October 13, 2008 |  2:11 pm

Mamas, you might want to let your babies grow up to be mathematicians, especially if they’re girls.

MathIt seems American students — especially females — may not be encouraged to excel in math, according to a new study, which claims that while many girls do have a knack for mathematics, they could be derailed by a combination of societal pressures, a less than stellar public school system, and a lack of role models. Boys aren’t immune, either. The study, published in this month’s issue of Notices of the American Mathematical Society, paints a dreary picture of low math participation among both sexes as they get older.

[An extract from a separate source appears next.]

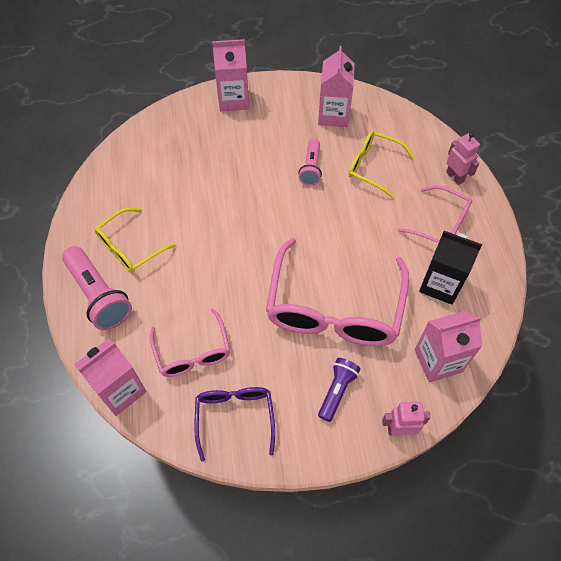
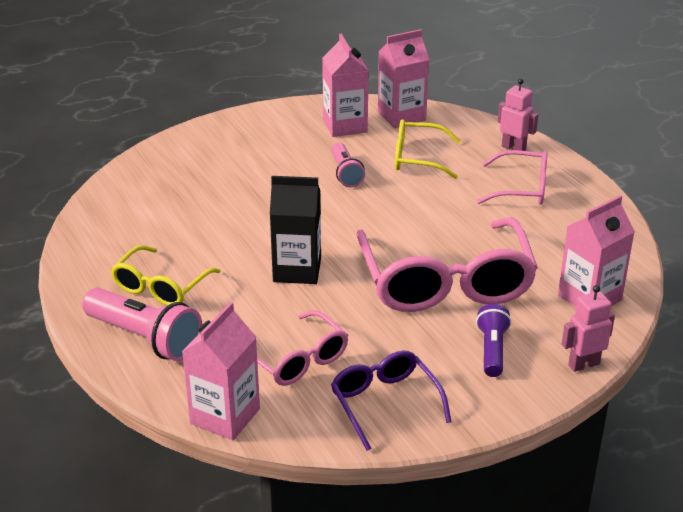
camera: 20 degrees left, 25 degrees down
pink carton [212,39,249,111] -> pink carton moved to [378,29,429,128]
black carton [419,231,482,305] -> black carton moved to [270,176,321,284]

Researchers examined years of results from challenging international math competitions to determine the gender and nationality of the participants and came to a number of conclusions. Though girls may be under-represented in math competitions, lots of them do quite well at math. The mathematical talent of American youth isn’t valued and nurtured as much as it is in other countries. American children of immigrants hailing from countries where math talent is appreciated — especially Asia and Eastern Europe — are more likely to be recognized as having exceptional math skills. And starting as early as middle school, cultivating strong math talent begins to go astray.

The reasons are many and complex. According to the study, "it is deemed uncool within the social context of USA middle and high schools to do mathematics for fun; doing so can lead to social ostracism. Consequently, gifted girls, even more so than boys, usually camouflage their mathematical talent to fit in well with their peers." And: "girls perform as well if not better than boys in mathematics throughout elementary school; it is during the middle school years, an age when children begin to feel pressure to conform to peer and societal expectations, that they start to lose interest and fall behind in most, but not all countries."

"We are wasting this valuable resource," said Janet Mertz, senior author and professor of oncology at the University of Wisconsin-Madison, in a news release. "Girls can excel in math at the very highest level. There are some truly phenomenal women mathematicians out there."

Maybe Mattel could make a Mathematician Barbie. It might erase the memory of that Teen Talk Barbie they came up with years ago that uttered this memorable phrase: "Math class is tough!"